15.5 For the purpose of this clause, intellectual property rights means without limitation, copyright, patent rights, design rights or trade secrets in connection with the deliverables and their source code, or any source code, scripts or interfaces supplied by OSIT and any methodologies or process involved in the performance of the services or any deliverable or materials (including training materials) provided by OSIT.
15.6 The Client is not permitted to sell or otherwise distribute the applications OSIT develops for the Client nor individual components without written authorisation from an Authorised Representative of OSIT.
15.7 The Client accepts the the risks of using a custom invoice template. If ConnectWise change something and the template breaks, then you may need our help to get it back up and running. This will be charged at our hourly rate.
16.1 OSIT may refer to the Customer’s trade name, trade mark and any other identifying logo and briefly describe the Customer’s business in OSIT’s marketing materials (including its online presence) and in its statutory reports.
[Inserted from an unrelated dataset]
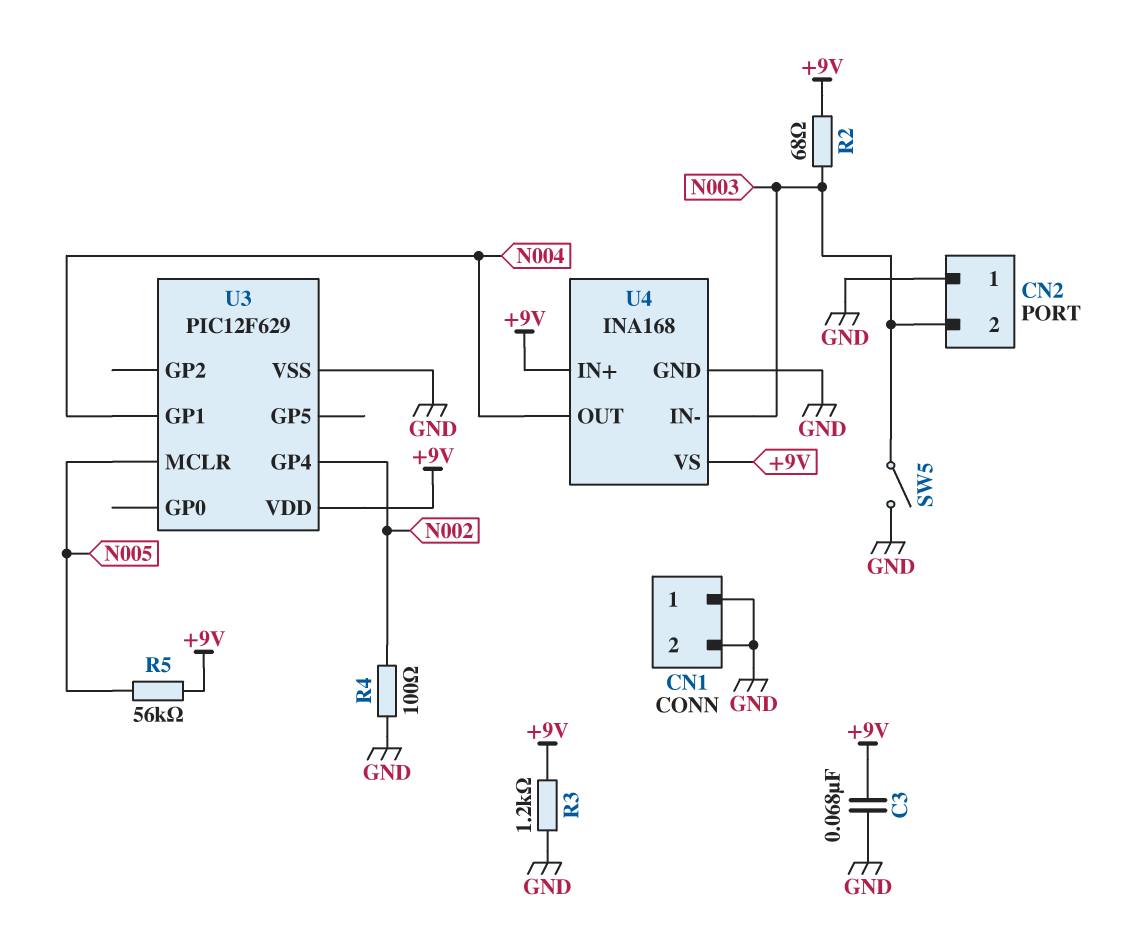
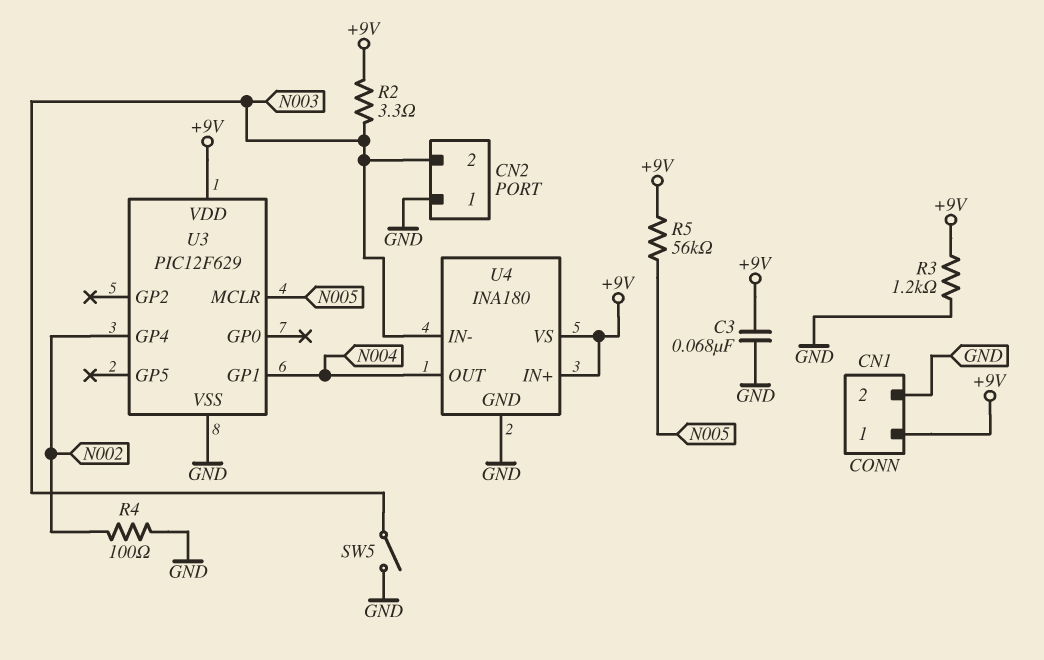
CN1 pin 1: GND -> +9V
R2: 68 (+9V, N003) -> 3.3 (+9V, N003)
U4: INA168 -> INA180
17.1 If the Client provides OSIT with personal information collected from other individuals, the Client warrants to OSIT that that information is correct, has been collected in accordance with the applicable privacy legislation and that OSIT is authorised to receive that information from the Client and to use it for the purposes of providing the Services.
17.2 In the course of acting for the Client, OSIT may disclose to the Client personal information about other individuals in which case the Client agrees that it will use, disclose, handle, store and transfer that information only in accordance with the Privacy Act 1988 (Cth). The Client also agrees that it will comply with OSIT’s requirements in relation to the protection of personal information.
17.3 The Client agrees for OSIT to obtain from a credit reporting agency a credit report containing personal credit information about the Client in relation to credit provided by OSIT.
17.4 OSIT may give information about the Client to a credit reporting agency for the following purposes:
(a) to obtain consumer credit report about the Client; and/or
(b) allow the credit reporting agency to create or maintain a credit information file containing information about the Client.
18.1 Where a dispute, controversy or claim relating to or in connection with this Agreement arises the Parties agree to comply with the following procedure before commencing any legal proceedings:
(a) The disputing Party will issue a notice to the other Party outlining the Dispute (“Dispute Notice”).
(b) Authorised Representatives nominated by each Party will meet within 10 business days of issue of the Dispute Notice.
19.1 If any provision of these terms shall be invalid, void, illegal or unenforceable the validity, existence, legality and enforceability of the remaining provisions shall not be affected prejudice or impaired.
19.2 These Terms and all Services supplied by OSIT are subject to the laws of Western Australia and the Parties hereby submit to the non-exclusive jurisdiction of the laws of Western Australia.
19.3 The Client may not assign the Agreement without the prior written consent of OSIT but OSIT may license or subcontract all or any part of its rights and obligations under the Agreement.
19.4 Neither Party shall be liable for any default due to any act of God, war, terrorism, strike, lock out, industrial action, fire, flood, drought, storm or other event beyond the reasonable control of either Party.
19.5 None of OSIT’s, employees, agents or representatives who are not Authorised Representatives are authorised to make any representations, statements, conditions or agreements not expressed by OSIT in writing nor is OSIT bound by any such unauthorised statements.
19.6 No modification of, or amendment to, this Agreement, nor any waiver of any rights under this Agreement, except as provided in this Agreement, shall be effective unless in writing signed by both Parties.